_Aim of the exercise_
Print the data below exactly as it stands, and keep the pictures out.

_Data shown_

********

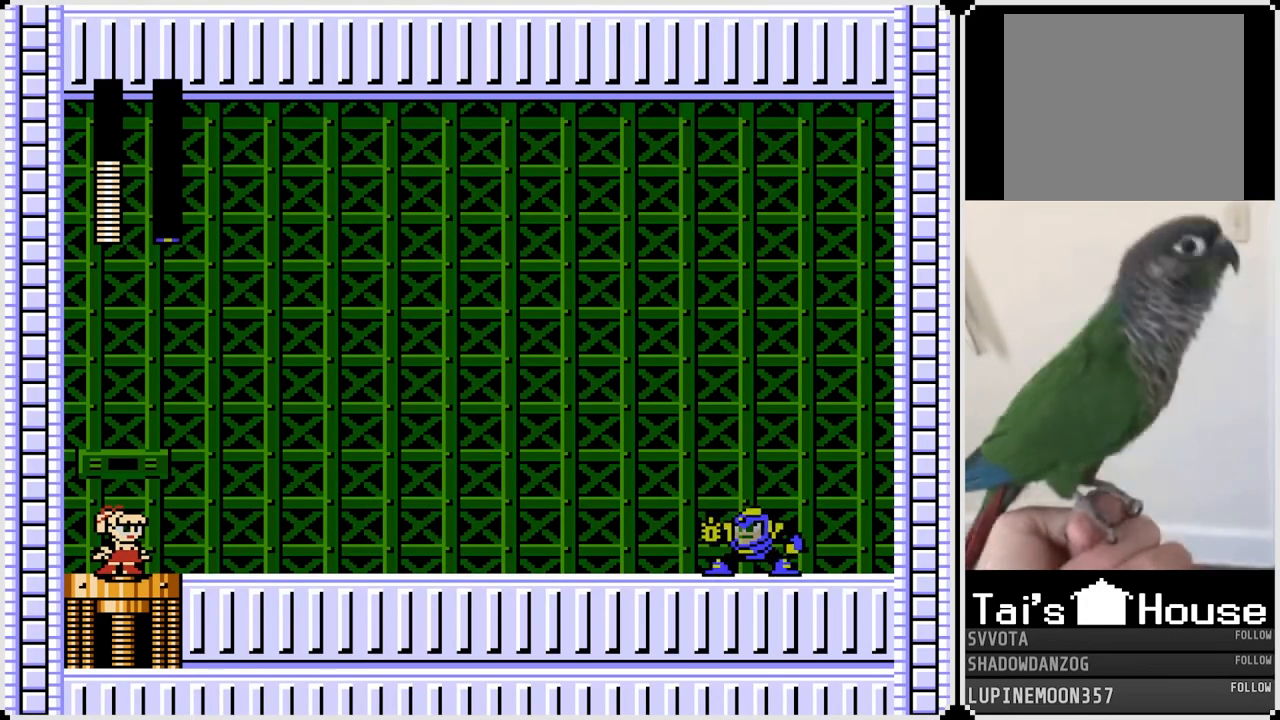
{"buttons": [], "left_stick": "center", "right_stick": "center", "events": []}
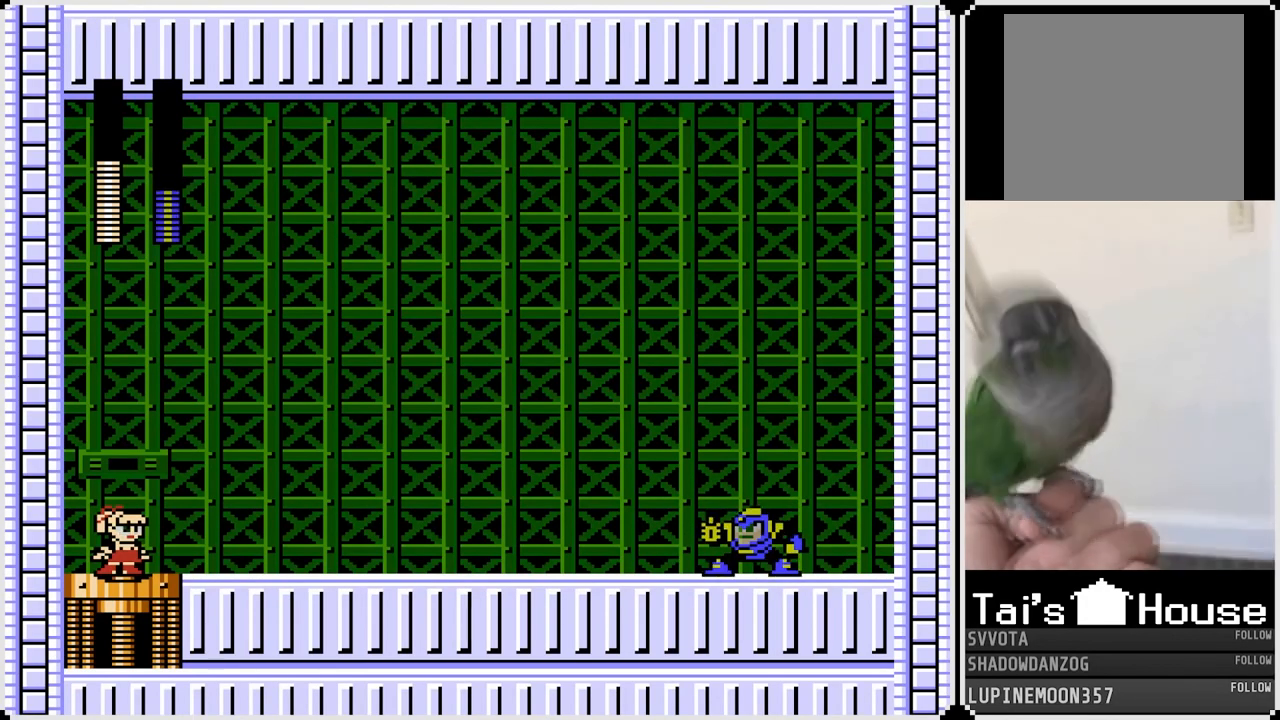
{"buttons": [], "left_stick": "center", "right_stick": "center", "events": []}
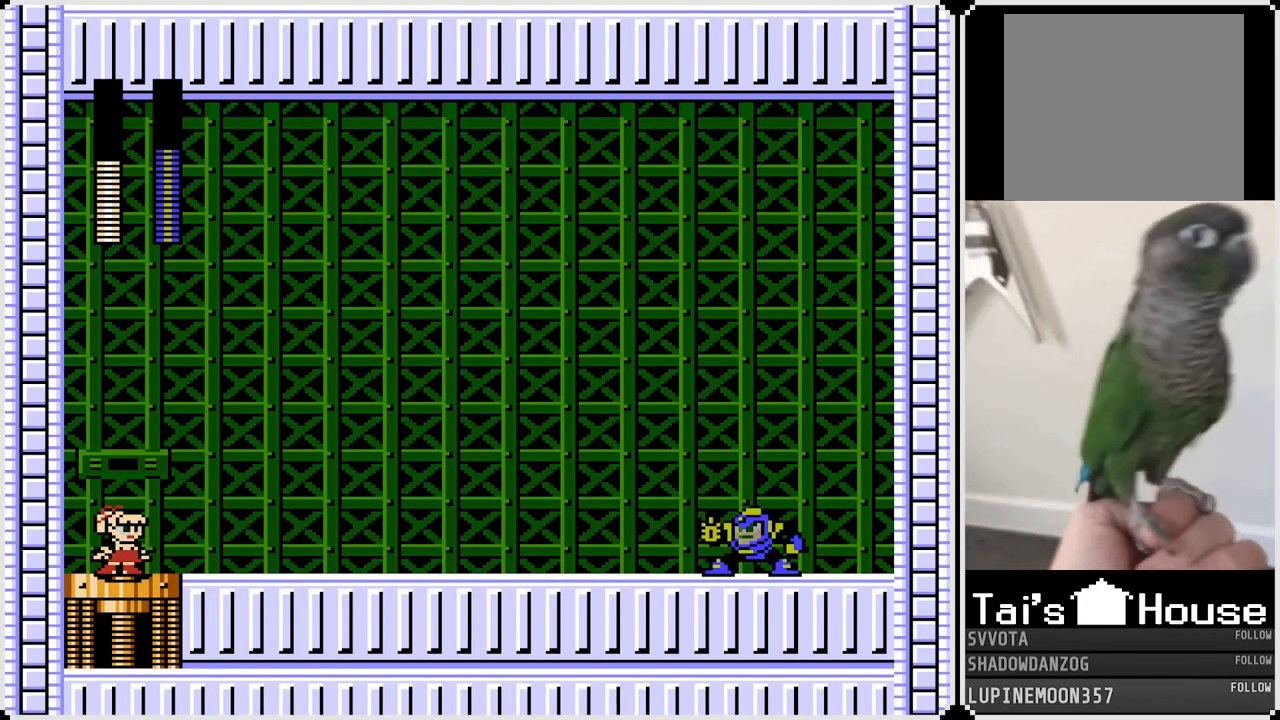
{"buttons": [], "left_stick": "center", "right_stick": "center", "events": []}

********

_Written reply_
{"buttons": [], "left_stick": "center", "right_stick": "center", "events": []}
{"buttons": [], "left_stick": "center", "right_stick": "center", "events": []}
{"buttons": [], "left_stick": "center", "right_stick": "center", "events": []}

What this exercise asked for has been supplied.